**JOB**
Say how many of the lines below include the word "tools", and write nothing else.

**MATERIAL TO PROCESS**
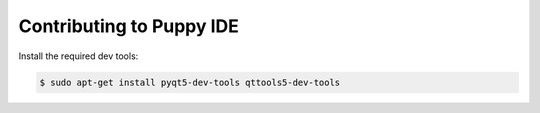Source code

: Contributing to Puppy IDE
=========================

Install the required dev tools:

.. code-block:: bash

    $ sudo apt-get install pyqt5-dev-tools qttools5-dev-tools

**ANSWER BOX**
2